11. It was contended by Mr. Rana on behalf of the respondent that the decision of this Court in Pritam Singh's case was based on the observations of the Judicial Committee in Sambasivam v. Public Prosecutor, Federation of Malaya,  A.C. 458. and the decision in Pritam Singh's case required reconsideration because the principle could have no application to India where the principle of autrefois acquit is covered by a statutory provision viz., Section 403, Criminal Procedure Code which must be taken to be exhaustive in character. We are unable to accept this contention as right. We have already pointed out that Section 403, Criminal Procedure Code does not preclude the applicability of the rule of issue-estoppel. In any event, the rule is one which is in accordance with sound principle and supported by high authority and there arc already two decisions of this Court, viz., Pritam Singh's case and a later case Manipur Administration v. Thokchom, Bira Singh, 0065/1964 : 7SCR123 --which have accepted the rule as a proper one to be adopted.
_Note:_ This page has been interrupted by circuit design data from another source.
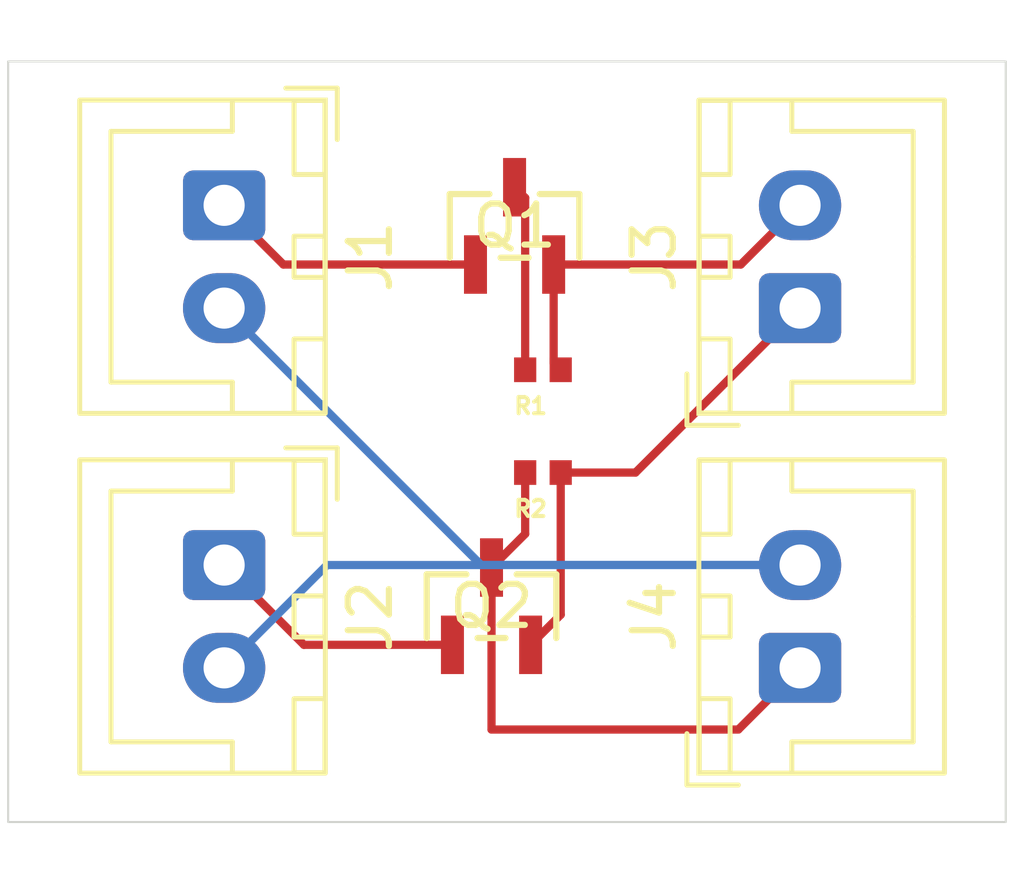
<source format=kicad_pcb>
(kicad_pcb
	(version 20241229)
	(generator "pcbnew")
	(generator_version "9.0")
	(general
		(thickness 1.6)
		(legacy_teardrops no)
	)
	(paper "A4")
	(layers
		(0 "F.Cu" signal)
		(2 "B.Cu" signal)
		(9 "F.Adhes" user "F.Adhesive")
		(11 "B.Adhes" user "B.Adhesive")
		(13 "F.Paste" user)
		(15 "B.Paste" user)
		(5 "F.SilkS" user "F.Silkscreen")
		(7 "B.SilkS" user "B.Silkscreen")
		(1 "F.Mask" user)
		(3 "B.Mask" user)
		(17 "Dwgs.User" user "User.Drawings")
		(19 "Cmts.User" user "User.Comments")
		(21 "Eco1.User" user "User.Eco1")
		(23 "Eco2.User" user "User.Eco2")
		(25 "Edge.Cuts" user)
		(27 "Margin" user)
		(31 "F.CrtYd" user "F.Courtyard")
		(29 "B.CrtYd" user "B.Courtyard")
		(35 "F.Fab" user)
		(33 "B.Fab" user)
		(39 "User.1" user)
		(41 "User.2" user)
		(43 "User.3" user)
		(45 "User.4" user)
	)
	(setup
		(pad_to_mask_clearance 0)
		(allow_soldermask_bridges_in_footprints no)
		(tenting front back)
		(pcbplotparams
			(layerselection 0x00000000_00000000_55555555_5755f5ff)
			(plot_on_all_layers_selection 0x00000000_00000000_00000000_00000000)
			(disableapertmacros no)
			(usegerberextensions no)
			(usegerberattributes yes)
			(usegerberadvancedattributes yes)
			(creategerberjobfile yes)
			(dashed_line_dash_ratio 12.000000)
			(dashed_line_gap_ratio 3.000000)
			(svgprecision 4)
			(plotframeref no)
			(mode 1)
			(useauxorigin no)
			(hpglpennumber 1)
			(hpglpenspeed 20)
			(hpglpendiameter 15.000000)
			(pdf_front_fp_property_popups yes)
			(pdf_back_fp_property_popups yes)
			(pdf_metadata yes)
			(pdf_single_document no)
			(dxfpolygonmode yes)
			(dxfimperialunits yes)
			(dxfusepcbnewfont yes)
			(psnegative no)
			(psa4output no)
			(plot_black_and_white yes)
			(sketchpadsonfab no)
			(plotpadnumbers no)
			(hidednponfab no)
			(sketchdnponfab yes)
			(crossoutdnponfab yes)
			(subtractmaskfromsilk no)
			(outputformat 1)
			(mirror no)
			(drillshape 1)
			(scaleselection 1)
			(outputdirectory "")
		)
	)
	(net 0 "")
	(net 1 "Net-(J1-Pin_1)")
	(net 2 "+5V")
	(net 3 "Net-(J2-Pin_1)")
	(net 4 "Net-(J3-Pin_2)")
	(net 5 "Net-(J3-Pin_1)")
	(net 6 "GND")
	(footprint "footprints:RESC1005X40N" (layer "F.Cu") (at 105.25 71.75 180))
	(footprint "Connector_JST:JST_XH_B2B-XH-A_1x02_P2.50mm_Vertical" (layer "F.Cu") (at 111.5 67.75 90))
	(footprint "Connector_JST:JST_XH_B2B-XH-A_1x02_P2.50mm_Vertical" (layer "F.Cu") (at 97.5 65.25 -90))
	(footprint "footprints:SOT23_TOS" (layer "F.Cu") (at 104 75))
	(footprint "footprints:RESC1005X40N" (layer "F.Cu") (at 105.25 69.25 180))
	(footprint "Connector_JST:JST_XH_B2B-XH-A_1x02_P2.50mm_Vertical" (layer "F.Cu") (at 97.5 74 -90))
	(footprint "footprints:SOT23_TOS" (layer "F.Cu") (at 104.5602 65.75))
	(footprint "Connector_JST:JST_XH_B2B-XH-A_1x02_P2.50mm_Vertical" (layer "F.Cu") (at 111.5 76.5 90))
	(gr_rect
		(start 92.25 61.75)
		(end 116.5 80.25)
		(stroke
			(width 0.05)
			(type default)
		)
		(fill no)
		(layer "Edge.Cuts")
		(uuid "ff617673-1be7-4bbc-a504-2377512d889c")
	)
	(segment
		(start 103.610199 66.6898)
		(end 98.9398 66.6898)
		(width 0.2)
		(layer "F.Cu")
		(net 1)
		(uuid "22ac2724-9813-4a92-8619-735bb5d8ce8a")
	)
	(segment
		(start 98.9398 66.6898)
		(end 97.5 65.25)
		(width 0.2)
		(layer "F.Cu")
		(net 1)
		(uuid "640c1c31-c82b-4d6b-b00b-eda07d04b194")
	)
	(segment
		(start 103.75 74)
		(end 97.5 67.75)
		(width 0.2)
		(layer "B.Cu")
		(net 2)
		(uuid "23698137-9d68-4cce-9c13-80eb72ccf83b")
	)
	(segment
		(start 100 74)
		(end 97.5 76.5)
		(width 0.2)
		(layer "B.Cu")
		(net 2)
		(uuid "3991c085-99ab-477d-9922-20fa15811f57")
	)
	(segment
		(start 111.5 74)
		(end 103.75 74)
		(width 0.2)
		(layer "B.Cu")
		(net 2)
		(uuid "56cdd29d-911d-436e-8094-591eaa67c2a2")
	)
	(segment
		(start 111.5 74)
		(end 100 74)
		(width 0.2)
		(layer "B.Cu")
		(net 2)
		(uuid "e3645c12-15cd-45f0-8ac2-f58deacab663")
	)
	(segment
		(start 97.5 74)
		(end 99.4398 75.9398)
		(width 0.2)
		(layer "F.Cu")
		(net 3)
		(uuid "1adab83a-05bb-4501-8402-607ecb181b0d")
	)
	(segment
		(start 99.4398 75.9398)
		(end 103.049999 75.9398)
		(width 0.2)
		(layer "F.Cu")
		(net 3)
		(uuid "4717942b-3a6a-46c8-a545-b56b7a91f0ed")
	)
	(segment
		(start 105.510201 66.6898)
		(end 110.0602 66.6898)
		(width 0.2)
		(layer "F.Cu")
		(net 4)
		(uuid "28dda4b8-da3f-4ba2-b32a-bf91ac782293")
	)
	(segment
		(start 105.510201 66.6898)
		(end 105.510201 69.078201)
		(width 0.2)
		(layer "F.Cu")
		(net 4)
		(uuid "814b5f25-709b-474f-9064-56ebc6774b0e")
	)
	(segment
		(start 105.510201 69.078201)
		(end 105.682 69.25)
		(width 0.2)
		(layer "F.Cu")
		(net 4)
		(uuid "93160e7c-15e0-4c54-98b3-b899aebd7fe2")
	)
	(segment
		(start 110.0602 66.6898)
		(end 111.5 65.25)
		(width 0.2)
		(layer "F.Cu")
		(net 4)
		(uuid "cf8d12a1-9ba7-41bb-8e0c-ee2f465469ce")
	)
	(segment
		(start 107.5 71.75)
		(end 111.5 67.75)
		(width 0.2)
		(layer "F.Cu")
		(net 5)
		(uuid "50f9ddee-42ca-4afb-a2a9-20217e61669e")
	)
	(segment
		(start 105.682 71.75)
		(end 107.5 71.75)
		(width 0.2)
		(layer "F.Cu")
		(net 5)
		(uuid "b6050d0d-1b0d-49ed-93b2-9ee140f1b7a8")
	)
	(segment
		(start 105.682 75.207801)
		(end 105.682 71.75)
		(width 0.2)
		(layer "F.Cu")
		(net 5)
		(uuid "d2fa3032-79ef-4e38-9913-c5aad74e4c9a")
	)
	(segment
		(start 104.950001 75.9398)
		(end 105.682 75.207801)
		(width 0.2)
		(layer "F.Cu")
		(net 5)
		(uuid "dbb91a42-aa4c-4748-9ada-2a9ed53d7a32")
	)
	(segment
		(start 104.818 73.2422)
		(end 104.818 71.75)
		(width 0.2)
		(layer "F.Cu")
		(net 6)
		(uuid "1ae99e28-52b1-4ac5-b05f-4e1459f4786e")
	)
	(segment
		(start 104 78)
		(end 110 78)
		(width 0.2)
		(layer "F.Cu")
		(net 6)
		(uuid "34df36ea-86b8-44b3-a9e3-ea1a8dcc8cc8")
	)
	(segment
		(start 110 78)
		(end 111.5 76.5)
		(width 0.2)
		(layer "F.Cu")
		(net 6)
		(uuid "797ef794-881b-4208-a8e5-9c15210ec6e8")
	)
	(segment
		(start 104 74.0602)
		(end 104.818 73.2422)
		(width 0.2)
		(layer "F.Cu")
		(net 6)
		(uuid "7d96242c-e46d-46d5-99cf-4f656cd9da8f")
	)
	(segment
		(start 104.818 69.25)
		(end 104.818 65.068)
		(width 0.2)
		(layer "F.Cu")
		(net 6)
		(uuid "8589d727-39f2-42ea-840b-3e9ce3b37bd7")
	)
	(segment
		(start 104.818 65.068)
		(end 104.5602 64.8102)
		(width 0.2)
		(layer "F.Cu")
		(net 6)
		(uuid "be73dc08-25f8-4a46-821d-a1cfab794278")
	)
	(segment
		(start 104 74.0602)
		(end 104 78)
		(width 0.2)
		(layer "F.Cu")
		(net 6)
		(uuid "dfdd47b1-8650-4447-b071-75dde1b52b6b")
	)
	(embedded_fonts no)
)

</source>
We therefore do not see any reason for casting any doubt on the soundness of the rule or for taking a different view from that adopted in the two earlier decisions of this Court referred to.
12. If the rule of issue-estoppel is applied to the present case, it follows that the charge with regard to forgery must fail against all the appellants. The reason is that the case of Swami Nath is solely based upon the allegation that his thumb impressions were obtained on blank forms of promissory notes and receipts on January 7, 1955 by the use of force. If the finding of the Second Class Magistrate on this issue is final and cannot be reopened, the substratum of the present prosecution case fails and the charges of forgery under Sections 467 and 471, Indian Penal Code cannot be established against any of the appellants.
13. For these reasons we hold that this appeal must be allowed, the judgment of the Allahabad High Court dated June 3, 1966 must be set aside and the convictions of each of the appellants and the sentence imposed upon them should be quashed. If the appellants are still in jail they should be set at liberty forthwith.